#### [PROBLEMS AND TASKS]
1. In the course reviews, write out the part starting with "16 de Abr de" and going on through "glad I took it.", but swap "Netflix" for "Disney".
2. According to the course reviews, in what year was the class released?
3. Write what comes next in the course reviews, picking up after their final sentence.

(PAGE EXTRACT Opens)

This course was very informative to me personally as I am a "millennial" and was born into the digital. A few points of criticism to Dr. Picker, however, given that the title includes law and economics, I had a feeling throughout most of the course that we were learning more about Law than Economics. The few segments where he broke away and described net-neutrality as an economic device was perfect in that structure, but if that could be applied (with some of the hypo examples he used) in those other terminology areas, I would not be saying law outweighed economics. I must admit I only come from reading economic books by physical Economists (never took principles) so I may not see things the way he does, but I just want to make clear that someone like me welcomes Economic charts, graphs, empirical testing with defining that field's jargon. Other than that it was a series of lectures and crafted very scholarly.

por Sarah H

16 de Abr de 2020

Excellent course for those interested in a good foundation of basics of the history, economics, law, and origins of major internet platforms such as Apple, Google, Amazon, Netflix, Microsoft, etc. The class was released in 2015 and should probably be updated to include newer info about these companies' business models, particularly streaming media (Spotify, Hulu, YouTube, etc aren't mentioned in any depth). However, the class provides a lot of useful information and lays the groundwork for further study, so I'm glad I took it.

(PAGE EXTRACT Closes)
(GIVEN DATA Opens)

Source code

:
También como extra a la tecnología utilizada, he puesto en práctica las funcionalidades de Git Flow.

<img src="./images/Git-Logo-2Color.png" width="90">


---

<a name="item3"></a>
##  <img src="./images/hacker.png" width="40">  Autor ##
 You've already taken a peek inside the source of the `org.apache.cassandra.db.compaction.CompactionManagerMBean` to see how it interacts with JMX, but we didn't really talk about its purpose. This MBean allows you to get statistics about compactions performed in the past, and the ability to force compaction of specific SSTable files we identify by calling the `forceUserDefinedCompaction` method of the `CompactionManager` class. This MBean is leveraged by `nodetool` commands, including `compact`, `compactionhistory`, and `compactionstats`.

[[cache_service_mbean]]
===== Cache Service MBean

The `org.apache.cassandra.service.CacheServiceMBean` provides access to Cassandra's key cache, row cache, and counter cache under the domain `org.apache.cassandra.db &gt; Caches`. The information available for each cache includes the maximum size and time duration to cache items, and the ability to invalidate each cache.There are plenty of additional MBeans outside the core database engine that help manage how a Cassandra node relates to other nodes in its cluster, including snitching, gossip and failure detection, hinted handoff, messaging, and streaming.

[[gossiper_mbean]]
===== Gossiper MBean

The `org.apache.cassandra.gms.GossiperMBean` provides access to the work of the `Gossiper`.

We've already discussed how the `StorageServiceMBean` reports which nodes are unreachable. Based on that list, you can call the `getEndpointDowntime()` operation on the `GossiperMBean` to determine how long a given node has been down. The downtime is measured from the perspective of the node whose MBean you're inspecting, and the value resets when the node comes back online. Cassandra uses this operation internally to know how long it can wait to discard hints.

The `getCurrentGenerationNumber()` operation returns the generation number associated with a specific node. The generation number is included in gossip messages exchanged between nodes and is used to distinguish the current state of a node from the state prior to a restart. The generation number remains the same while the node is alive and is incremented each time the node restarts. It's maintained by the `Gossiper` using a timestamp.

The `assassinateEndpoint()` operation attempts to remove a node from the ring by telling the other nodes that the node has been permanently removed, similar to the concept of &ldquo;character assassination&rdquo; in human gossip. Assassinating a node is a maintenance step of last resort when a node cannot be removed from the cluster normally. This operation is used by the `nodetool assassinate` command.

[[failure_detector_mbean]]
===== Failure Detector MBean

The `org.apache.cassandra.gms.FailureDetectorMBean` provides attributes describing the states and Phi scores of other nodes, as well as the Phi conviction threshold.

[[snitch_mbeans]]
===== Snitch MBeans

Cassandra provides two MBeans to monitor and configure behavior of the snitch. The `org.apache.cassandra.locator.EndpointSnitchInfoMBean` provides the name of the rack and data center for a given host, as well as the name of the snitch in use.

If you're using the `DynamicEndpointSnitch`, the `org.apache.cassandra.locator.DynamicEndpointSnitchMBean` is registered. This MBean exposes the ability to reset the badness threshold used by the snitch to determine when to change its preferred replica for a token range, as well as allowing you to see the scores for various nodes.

(GIVEN DATA Closes)

#### [OUTPUTS FOR THE TASKS]
1.
16 de Abr de 2020

Excellent course for those interested in a good foundation of basics of the history, economics, law, and origins of major internet platforms such as Apple, Google, Amazon, Disney, Microsoft, etc. The class was released in 2015 and should probably be updated to include newer info about these companies' business models, particularly streaming media (Spotify, Hulu, YouTube, etc aren't mentioned in any depth). However, the class provides a lot of useful information and lays the groundwork for further study, so I'm glad I took it.

2. 2015

3.
por Ramanpreet S S

3 de Set de 2017

The course is highly educational and detailed. The manner of explaining one particular thing by digging deep into how that thing came into existence makes this course really interesting. And the most entertaining bit is how the professor/educator never really lets you get bored, there are always certain stories along the path that just pull you back in.

por Yolanda S

16 de Jun de 2018

The concept of this course is good, but often times I find myself not following the material because the lecturer keeps going off topic. It would be better if he can explain something without interrupting it with gimmick details. Overall this course has expanded my knowledge.

por Paolo V

24 de Abr de 2018

Not a lawyer but after a while I sort of grew an appetite for the topics presented in this course. I probably missed a lot of the legal technicalities - that's a given. But I definitevely learned a lot as well from a obviously in-love-with-the-law teacher.

por Ioana D

10 de Jun de 2019

Great course in that it explains the legal framework within which these media giants were created. One drawback is that it predominantly focuses on US and I think now the big fights for privacy against these companies will happen in Europe.